Are you talking about putting the diffuser in the filter itself ? If so I would assume you would be loosing most if not all of the CO2 as the diffuser is going to cause more turbulent conditions than the sponges as its going to break up the flow more than something designed to slow it and filter the water, since you are going to have to pull out the media to fit the diffuser in the filter. My personal opinion is that it wouldn't be worth it. I run my CO2 into the intake of my sponge filter and then it goes into the intake of the powerhead and it comes out in tiny tiny fine bubbles. I dont know if that was clear or not so I'll explain it better I have a hydro sponge 1, I cut down the lift tube and sat the intake cup for the aquaclear powerhead on the top of the lift tube just like you would if you were using the powerhead on an undergravel filter lift tube.Just below where the intake sits on the lift tube I drilled a hole and fed the CO2 line into the lift tube so it goes into the intake of powerhead and it gets "misted" into the tank.


----------



## upikabu (Sep 2, 2005)

Hi,

I am currently using a glass diffuser with an Aquaclear 200 in my 23g tank. I placed the diffuser underneath the filter outflow (flow rate on the highest setting) so that the flow pushes all the mist/bubbles down before they reach the surface.
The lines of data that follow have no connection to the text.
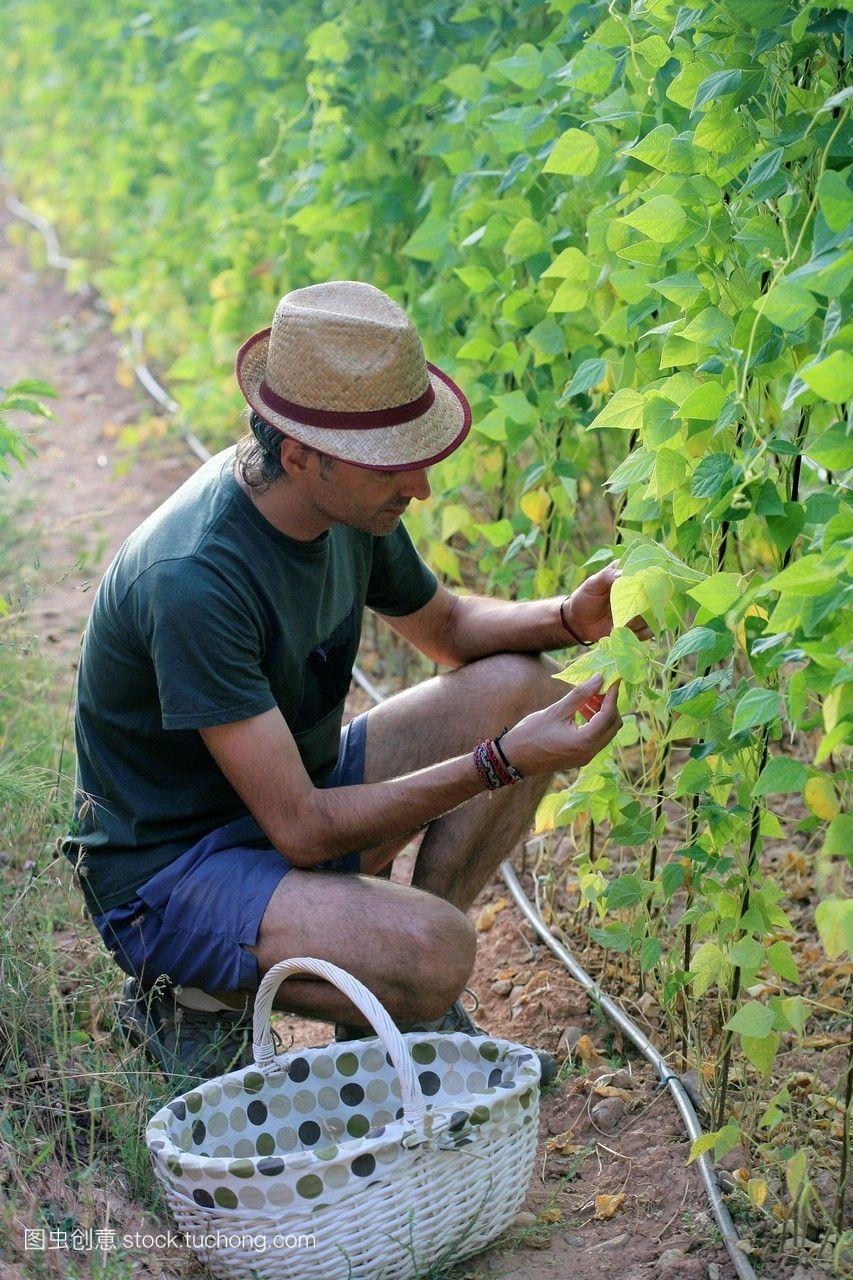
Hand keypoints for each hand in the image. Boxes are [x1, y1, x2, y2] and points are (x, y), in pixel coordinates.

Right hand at [500, 675, 622, 775]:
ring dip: (602, 714)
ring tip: (586, 700)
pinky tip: (581, 712)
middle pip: (613, 726)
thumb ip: (580, 695)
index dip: (612, 696)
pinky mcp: (581, 757)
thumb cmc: (531, 733)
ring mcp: (586, 757)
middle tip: (596, 690)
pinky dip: (595, 724)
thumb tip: (598, 679)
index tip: (611, 680)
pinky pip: (597, 739)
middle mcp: (589, 752)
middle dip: (609, 705)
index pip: (608, 715)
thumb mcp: (556, 711)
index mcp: (584, 741)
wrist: (514, 758)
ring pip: (607, 733)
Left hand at [564, 561, 651, 643]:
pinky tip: (619, 631)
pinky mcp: (640, 625)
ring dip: (635, 622)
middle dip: (640, 606)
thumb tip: (622, 574)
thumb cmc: (585, 597)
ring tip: (615, 624)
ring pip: (653, 615)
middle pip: (655, 596)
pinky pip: (649, 631)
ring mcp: (642, 608)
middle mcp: (641, 590)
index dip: (646, 581)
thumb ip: (607, 576)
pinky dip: (636, 634)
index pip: (647, 573)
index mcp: (630, 573)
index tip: (635, 590)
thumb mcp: (593, 584)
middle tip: (622, 612)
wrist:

I do get very good CO2 diffusion rate this way (>40ppm) so I don't think the surface agitation causes any significant reduction in CO2 level.

On the flip side, at the end of the week the AC flow is visibly reduced due to the amount of gunk collected by the filter so some CO2 gas does reach the surface instead of being pushed back down by the flow. Also my glass diffuser gets visibly dirty and clogged up by the end of the week so the CO2 bubbles it produces are bigger and less effectively diffused. I have a feeling it might be because the AC is not a good enough mechanical filter in my situation that the output contains junk that then deposits on the diffuser plate. Fortunately the diffuser is easy to clean with a bleach dip.

All in all, I think the AC will work just fine with a glass diffuser, but you may have to clean the diffuser more often. HTH!


----------



## Runawaypencil (Apr 11, 2006)

i have a ladder set right below the intake of my auqua 200 and the so what ever doesnt get disolved into the water through the ladder will be sucked through the filter and will finish in there. i have had it burp once i think but it didnt stall it just had a huge buble get sucked through the filter... it works really good and my levels are kinda of high... putting it under the filter like that increased 7ppm.


----------



## erijnal (Apr 5, 2006)

thanks for your replies guys. yeah upikabu i was hoping to pair up the diffuser and filter like you, but was afraid of getting really low co2 readings. those fears are gone now though =]


----------